_EXERCISE AIM_. Every line with the string "lines" should be copied from the data.
*** DATA FOR REVIEW Section Begins ***
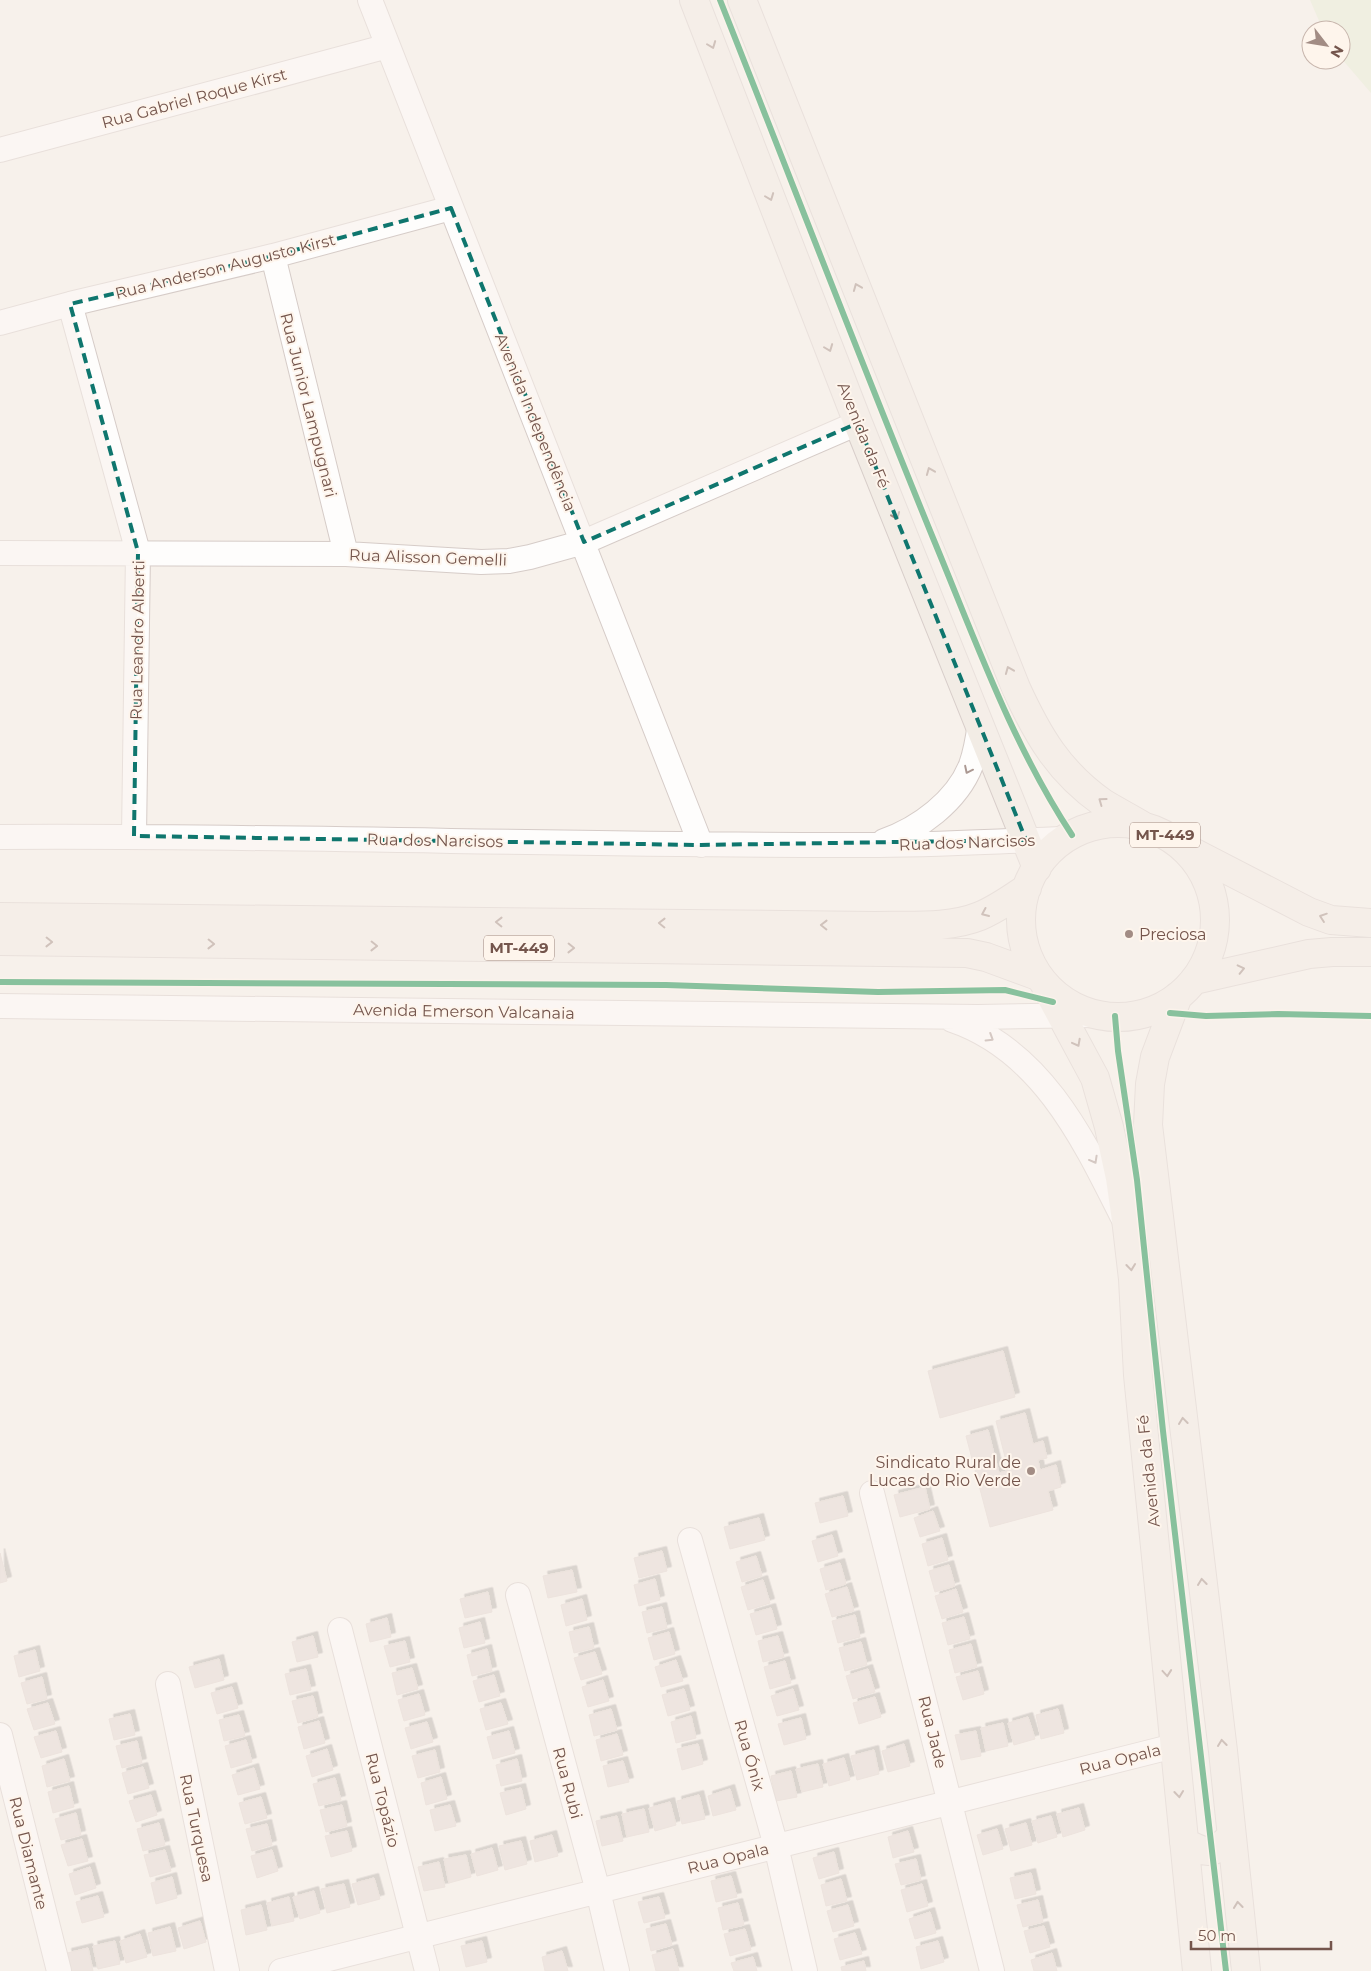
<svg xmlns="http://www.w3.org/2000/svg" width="1371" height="1971" font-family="Montserrat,sans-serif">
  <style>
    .green { fill: #e6edd6 }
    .building { fill: #e3d8d2; stroke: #dfd3cd; filter: url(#shadow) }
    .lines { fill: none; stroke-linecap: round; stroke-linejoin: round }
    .minor-casing { stroke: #d6ccc8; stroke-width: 26 }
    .major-casing { stroke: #d8ceca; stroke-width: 30 }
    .minor { stroke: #fefdfc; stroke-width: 24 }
    .major { stroke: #f2ece5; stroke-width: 28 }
    .cycleway-casing { stroke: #fef5ec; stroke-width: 9 }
    .cycleway { stroke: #00873e; stroke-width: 6 }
    .oneway { stroke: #a08a82 }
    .oneway2 { stroke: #ab9892 }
    .marked { fill: none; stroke: #0f766e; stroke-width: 4; stroke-dasharray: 10 6; stroke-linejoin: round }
    .poi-dot { fill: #a28c84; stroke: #fef5ec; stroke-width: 2 }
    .labels { text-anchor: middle; stroke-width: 4; stroke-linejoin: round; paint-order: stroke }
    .shield { fill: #fef5ec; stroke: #9d857c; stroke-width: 1 }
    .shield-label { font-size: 15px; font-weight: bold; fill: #74554c }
    .street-label { font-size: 16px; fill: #74554c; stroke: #fef5ec }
    .poi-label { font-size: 16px; fill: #74554c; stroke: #fef5ec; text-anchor: start }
  </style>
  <defs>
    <filter id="shadow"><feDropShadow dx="4.5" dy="-4.5" stdDeviation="0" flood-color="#0004"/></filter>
  </defs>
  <rect width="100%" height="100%" fill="#f7f1eb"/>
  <path class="green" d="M1310,0H1371V93L1341,58V30H1323Z"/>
  <path class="building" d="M1003,1351L1015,1397L940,1418L928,1371Z
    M1025,1413L1033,1444L1043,1441L1047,1458L1038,1460L1040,1470L1056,1465L1061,1487L1048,1491L1053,1510L990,1527L966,1436L988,1430L999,1473L1021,1467L1019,1458L1006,1461L996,1421Z
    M925,1487L930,1509L900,1517L894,1495Z
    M843,1496L848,1516L820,1523L815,1503Z
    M933,1511L940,1531L920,1537L914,1518Z
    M759,1518L765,1540L730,1549L724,1527Z
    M832,1535L838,1556L818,1562L812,1541Z
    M942,1538L948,1560L928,1566L922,1544Z
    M662,1551L667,1571L639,1578L634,1558Z
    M0,1553L7,1581L0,1583Z
    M756,1556L762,1576L742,1582L736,1562Z
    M840,1563L846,1584L826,1590L820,1569Z
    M949,1565L955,1586L935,1592L929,1571Z
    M572,1570L577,1592L548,1598L543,1576Z
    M655,1579L660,1600L639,1606L634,1585Z
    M763,1580L770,1603L748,1610L741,1587Z
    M847,1587L854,1611L832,1617L825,1594Z
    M956,1589L963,1612L942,1619L935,1596Z
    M488,1592L492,1612L465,1618L460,1599Z
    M582,1599L587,1620L566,1626L561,1605Z
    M662,1607L667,1628L647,1633L642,1612Z
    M771,1608L777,1629L756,1635L750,1614Z
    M855,1615L860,1637L838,1643L832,1621Z
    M964,1617L970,1639L948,1645L942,1623Z
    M387,1618L391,1637L370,1642L366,1624Z
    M480,1622L485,1643L464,1648L459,1628Z
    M589,1627L594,1648L574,1653L569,1632Z
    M669,1632L675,1654L654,1660L648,1638Z
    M313,1636L318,1657L297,1662L292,1642Z
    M778,1636L784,1657L763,1662L758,1641Z
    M405,1641L410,1662L390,1667L384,1646Z
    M861,1642L867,1665L845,1671L839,1648Z
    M971,1644L977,1667L955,1673L949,1650Z
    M487,1649L492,1671L472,1676L467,1655Z
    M35,1650L40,1671L19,1677L14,1656Z
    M595,1652L602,1674L581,1680L574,1658Z
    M219,1659L224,1680L195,1688L189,1667Z
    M676,1660L683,1681L661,1687L655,1667Z
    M785,1661L791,1683L770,1689L764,1667Z
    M412,1668L418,1689L397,1695L392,1673Z
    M306,1669L311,1690L290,1695L285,1674Z
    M868,1669L875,1692L853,1699L846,1676Z
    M978,1671L984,1694L963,1700L956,1677Z
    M494,1675L500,1696L479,1702L473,1681Z
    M42,1677L47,1699L27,1704L21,1683Z
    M603,1680L609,1701L588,1707L582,1687Z
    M232,1687L238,1708L217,1714L211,1693Z
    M684,1689L690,1710L668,1716L662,1695Z
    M793,1689L799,1710L777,1716L771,1696Z
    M419,1694L425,1715L404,1721L398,1700Z
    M313,1696L318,1717L298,1723L292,1701Z
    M875,1697L881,1717L859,1724L853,1703Z
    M48,1703L55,1724L34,1730L27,1709Z
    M501,1703L508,1724L486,1730L480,1709Z
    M611,1709L617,1730L594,1736L589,1715Z
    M1058,1709L1064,1733L1041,1739L1036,1715Z
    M130,1714L135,1735L114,1740L109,1719Z
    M239,1715L245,1736L224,1741L219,1720Z
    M691,1716L696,1738L676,1743L671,1722Z
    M1028,1717L1035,1739L1014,1745L1008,1723Z
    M801,1718L806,1739L784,1745L778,1724Z
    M319,1721L325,1743L304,1749L298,1727Z
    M427,1722L433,1742L411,1749L405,1728Z
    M1003,1723L1008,1746L986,1751L981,1728Z
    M56,1731L62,1752L41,1758L34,1737Z
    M509,1731L515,1753L493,1759L487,1737Z
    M976,1731L981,1756L961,1760L955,1735Z
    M617,1734L623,1755L601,1761L596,1740Z
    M246,1740L252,1762L231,1768L225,1746Z
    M137,1741L142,1763L122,1768L116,1746Z
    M698,1744L703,1764L682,1770L677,1749Z
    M904,1744L910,1766L888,1772L882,1751Z
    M327,1749L333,1770L312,1777L306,1756Z
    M435,1750L440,1772L418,1778L412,1756Z
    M874,1750L879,1774L857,1780L851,1756Z
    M844,1758L850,1780L829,1786L823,1764Z
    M64,1759L70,1781L47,1787L42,1766Z
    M517,1759L522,1781L501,1786L496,1765Z
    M623,1761L629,1782L608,1787L603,1766Z
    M818,1764L823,1787L802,1792L796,1769Z
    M143,1767L149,1788L128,1794L122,1773Z
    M254,1768L260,1789L238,1795L232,1775Z
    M791,1771L797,1797L776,1801L771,1776Z
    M441,1777L447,1799L426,1805L421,1783Z
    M335,1778L341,1800L319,1806L313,1784Z
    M69,1786L74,1807L53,1813L48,1792Z
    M521,1788L526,1809L506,1815L500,1793Z
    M730,1789L736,1810L713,1816L708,1796Z
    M151,1795L157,1815L136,1822L129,1801Z
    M699,1795L705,1819L682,1824L677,1801Z
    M261,1797L267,1818L245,1824L239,1803Z
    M670,1802L676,1825L655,1831L649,1808Z
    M342,1805L347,1826L326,1832L320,1810Z
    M450,1805L456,1826L435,1831L430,1810Z
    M1079,1808L1085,1830L1063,1837L1057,1814Z
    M644,1809L649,1832L627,1837L622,1814Z
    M76,1813L81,1835L61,1840L55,1819Z
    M617,1816L623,1841L602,1846L596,1821Z
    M1051,1816L1057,1837L1038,1843L1032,1821Z
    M159,1823L165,1845L143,1851L137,1829Z
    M1026,1823L1032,1845L1011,1851L1005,1829Z
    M267,1824L272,1845L252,1851L246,1829Z
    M997,1829L1003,1849L983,1855L977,1835Z
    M347,1831L352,1851L331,1857L325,1836Z
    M908,1831L914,1852L893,1858L888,1837Z
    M552,1835L558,1856L535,1862L530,1841Z
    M82,1839L88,1861L68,1866L61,1845Z
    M521,1841L527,1864L505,1870L499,1846Z
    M492,1848L498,1870L477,1876L471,1854Z
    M165,1850L171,1871L150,1877L144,1855Z
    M272,1850L278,1871L257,1878L251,1856Z
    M834,1852L839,1873L819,1879L813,1858Z
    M466,1855L471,1877L449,1883L444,1859Z
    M916,1859L921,1880L901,1885L895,1864Z
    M439,1862L445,1887L424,1891L418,1867Z
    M90,1867L96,1888L75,1895L69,1874Z
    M1031,1873L1036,1894L1015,1899L1010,1878Z
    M731,1876L737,1897L716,1902L711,1881Z
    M172,1877L177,1898L156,1904L151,1883Z
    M374,1878L380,1899L358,1905L352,1884Z
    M841,1879L847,1901L826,1906L821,1885Z
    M344,1884L350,1907L327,1913L321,1889Z
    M922,1884L928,1906L907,1912L901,1890Z
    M314,1891L320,1913L300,1919L293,1897Z
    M98,1896L104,1917L82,1923L76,1902Z
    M289,1897L294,1921L272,1926L267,1903Z
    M659,1897L665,1918L644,1923L638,1902Z
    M1038,1900L1043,1922L1023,1927L1017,1905Z
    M738,1903L744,1925L723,1930L718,1908Z
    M261,1905L267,1930L246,1935L241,1910Z
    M848,1905L854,1926L833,1932L827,1911Z
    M930,1912L936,1933L915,1939L909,1919Z
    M200,1921L206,1942L184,1949L178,1928Z
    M666,1924L672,1945L651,1951L646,1929Z
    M1044,1926L1050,1947L1030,1953L1024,1931Z
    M170,1927L176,1951L153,1956L148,1933Z
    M745,1929L751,1950L730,1956L724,1934Z
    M855,1933L862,1954L840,1960L834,1939Z
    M140,1934L147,1957L126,1963L120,1941Z
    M115,1941L120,1964L98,1969L93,1946Z
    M482,1941L487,1962L466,1967L461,1946Z
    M938,1941L944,1962L921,1969L916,1947Z
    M88,1948L93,1971H71L67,1953Z
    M673,1949L679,1971H656L652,1955Z
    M562,1951L568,1971H545L542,1957Z
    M1052,1953L1057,1971H1034L1031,1960Z
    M753,1957L757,1971H734L731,1963Z
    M864,1961L866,1971H842L841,1967Z"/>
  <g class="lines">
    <defs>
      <path id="minor" d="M370,0L701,845
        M0,150L388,46
        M273,256L346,554
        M70,304L138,552L134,836
        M0,323L70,304L273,256L451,208
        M0,553L346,554L481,562L509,561L530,557L584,542L858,423
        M0,837C289,835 578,846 867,845C933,845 999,841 1065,839
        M884,841C919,829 957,801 971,765C976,751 978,738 980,723
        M0,1006L978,1017L1095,1015
        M952,1020C1041,1050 1083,1138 1122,1216
        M872,1493L992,1971
        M690,1540L776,1846L805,1971
        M518,1595L598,1891L617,1971
        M340,1630L427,1971
        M168,1684L227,1971
        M0,1735L59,1971
        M281,1971L1174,1746"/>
      <path id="major" d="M694,0L858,423L1037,868
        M742,0L1016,688C1038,736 1059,772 1103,803C1116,811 1130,818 1143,826
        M1021 920a97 97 0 1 1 194 0a97 97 0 1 1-194 0Z
        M1187,849L1309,912L1331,920L1371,923
        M0,917L875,926C909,925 948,929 980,916C997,909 1012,898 1027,888
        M0,941L967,953L986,957L1035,975
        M1194,980L1309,954L1332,952H1371
        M1045,985L1095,1078L1109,1127L1120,1178L1127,1227L1133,1279L1138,1375L1197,1971
        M1178,996L1155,1057L1150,1084L1148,1125L1223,1751L1246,1971
        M1184,1842C1206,1854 1213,1856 1231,1836"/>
    </defs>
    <use href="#minor" class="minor-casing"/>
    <use href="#major" class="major-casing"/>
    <use href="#minor" class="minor"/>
    <use href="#major" class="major"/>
    <defs>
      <path id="cycleway" d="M720,0C791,179 860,360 933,538C975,639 1012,744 1072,835
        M0,982L666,985L878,992L1005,990L1053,1002
        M1170,1013L1206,1016L1278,1014L1371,1016
        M1115,1016L1118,1051L1137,1180L1163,1431L1226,1971"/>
    </defs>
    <use href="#cycleway" class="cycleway-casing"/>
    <use href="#cycleway" class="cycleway"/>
  </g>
  <defs><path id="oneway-chevron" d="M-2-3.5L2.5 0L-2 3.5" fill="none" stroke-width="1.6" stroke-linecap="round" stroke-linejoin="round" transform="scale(1.25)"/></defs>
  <g class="oneway">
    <use href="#oneway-chevron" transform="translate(712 45) rotate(69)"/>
    <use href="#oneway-chevron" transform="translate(770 197) rotate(69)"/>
    <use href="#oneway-chevron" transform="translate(857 287) rotate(-112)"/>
    <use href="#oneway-chevron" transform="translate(829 348) rotate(69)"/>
    <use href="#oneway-chevron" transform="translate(930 471) rotate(-112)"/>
    <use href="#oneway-chevron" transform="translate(896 516) rotate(68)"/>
    <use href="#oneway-chevron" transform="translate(1009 670) rotate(-112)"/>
    <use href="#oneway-chevron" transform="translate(1102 801) rotate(-144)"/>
    <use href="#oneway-chevron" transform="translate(985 913) rotate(156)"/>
    <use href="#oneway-chevron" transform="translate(1323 917) rotate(-161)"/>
    <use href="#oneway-chevron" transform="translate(499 922) rotate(-179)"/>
    <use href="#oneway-chevron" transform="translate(662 923) rotate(-179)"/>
    <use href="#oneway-chevron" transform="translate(824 925) rotate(-179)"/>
    <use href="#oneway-chevron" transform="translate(49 942) rotate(1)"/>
    <use href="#oneway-chevron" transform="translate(211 944) rotate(1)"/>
    <use href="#oneway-chevron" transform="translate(374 946) rotate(1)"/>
    <use href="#oneway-chevron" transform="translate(571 948) rotate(1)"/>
    <use href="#oneway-chevron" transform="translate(1241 969) rotate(-13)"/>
    <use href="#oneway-chevron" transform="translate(1077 1043) rotate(62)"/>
    <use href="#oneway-chevron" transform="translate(1131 1267) rotate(84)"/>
    <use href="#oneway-chevron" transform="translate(1183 1421) rotate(-97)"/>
    <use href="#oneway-chevron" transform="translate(1202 1582) rotate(-97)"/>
    <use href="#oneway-chevron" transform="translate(1167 1673) rotate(85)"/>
    <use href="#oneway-chevron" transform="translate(1222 1743) rotate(-97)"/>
    <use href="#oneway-chevron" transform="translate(1179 1794) rotate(84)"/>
    <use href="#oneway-chevron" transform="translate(1238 1905) rotate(-96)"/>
  </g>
  <g class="oneway2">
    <use href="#oneway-chevron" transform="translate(968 770) rotate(116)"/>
    <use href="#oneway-chevron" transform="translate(990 1038) rotate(32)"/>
    <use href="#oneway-chevron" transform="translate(1094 1160) rotate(61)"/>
  </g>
  <path d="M0 0H1371V1971H0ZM451,208L584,542L858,423L1026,840L701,845L134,836L138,552L70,304L273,256Z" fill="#f7f1eb" fill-opacity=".55" fill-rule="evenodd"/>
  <path class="marked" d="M451,208L584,542L858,423L1026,840L701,845L134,836L138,552L70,304L273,256Z"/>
  <g class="poi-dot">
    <circle cx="1129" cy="934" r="5"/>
    <circle cx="1031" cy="1471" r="5"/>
  </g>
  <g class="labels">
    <g class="shield">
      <rect x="1130" y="822.5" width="70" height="25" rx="4"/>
      <rect x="484" y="935.5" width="70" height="25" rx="4"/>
    </g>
    <g class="shield-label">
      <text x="1165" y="840">MT-449</text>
      <text x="519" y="953">MT-449</text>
    </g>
    <g class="street-label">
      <text transform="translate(194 98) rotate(-15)" y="6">Rua Gabriel Roque Kirst</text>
      <text transform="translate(225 266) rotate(-14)" y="6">Rua Anderson Augusto Kirst</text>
      <text transform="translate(309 405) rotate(76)" y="6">Rua Junior Lampugnari</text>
      <text transform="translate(536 422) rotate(68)" y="6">Avenida Independência</text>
      <text transform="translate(864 435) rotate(68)" y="6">Avenida da Fé</text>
      <text transform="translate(428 557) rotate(2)" y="6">Rua Alisson Gemelli</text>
      <text transform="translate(137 640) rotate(-89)" y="6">Rua Leandro Alberti</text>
      <text transform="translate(435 840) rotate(1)" y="6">Rua dos Narcisos</text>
      <text transform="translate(967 842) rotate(-2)" y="6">Rua dos Narcisos</text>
      <text transform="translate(464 1011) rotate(1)" y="6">Avenida Emerson Valcanaia</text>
      <text transform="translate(1148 1471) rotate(-96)" y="6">Avenida da Fé</text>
      <text transform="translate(933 1732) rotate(76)" y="6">Rua Jade</text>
      <text transform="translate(750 1755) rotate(74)" y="6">Rua Ónix</text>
      <text transform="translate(1120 1759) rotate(-14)" y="6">Rua Opala</text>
      <text transform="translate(568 1783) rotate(75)" y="6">Rua Rubi</text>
      <text transform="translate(383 1800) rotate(76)" y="6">Rua Topázio</text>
      <text transform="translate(197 1828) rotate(78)" y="6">Rua Turquesa</text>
      <text transform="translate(29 1853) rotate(76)" y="6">Rua Diamante</text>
      <text transform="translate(728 1858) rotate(-14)" y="6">Rua Opala</text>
    </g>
    <g class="poi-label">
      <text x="1139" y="940">Preciosa</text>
      <text x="1021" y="1468" text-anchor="end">Sindicato Rural de<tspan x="1021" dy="18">Lucas do Rio Verde</tspan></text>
    </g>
  </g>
  <g transform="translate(1326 45) rotate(121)"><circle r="24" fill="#fef5ec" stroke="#c7b5ac"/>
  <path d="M0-4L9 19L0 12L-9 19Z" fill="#a28c84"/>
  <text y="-8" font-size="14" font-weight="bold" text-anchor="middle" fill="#74554c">N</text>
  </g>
  <path d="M1191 1941v8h140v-8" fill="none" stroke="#74554c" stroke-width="2.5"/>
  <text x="1198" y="1941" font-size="15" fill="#74554c" stroke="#fef5ec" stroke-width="4" paint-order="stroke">50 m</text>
</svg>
*** DATA FOR REVIEW Section Ends ***
_RESULT OF THE TASK_.
    .lines { fill: none; stroke-linecap: round; stroke-linejoin: round }
  <g class="lines">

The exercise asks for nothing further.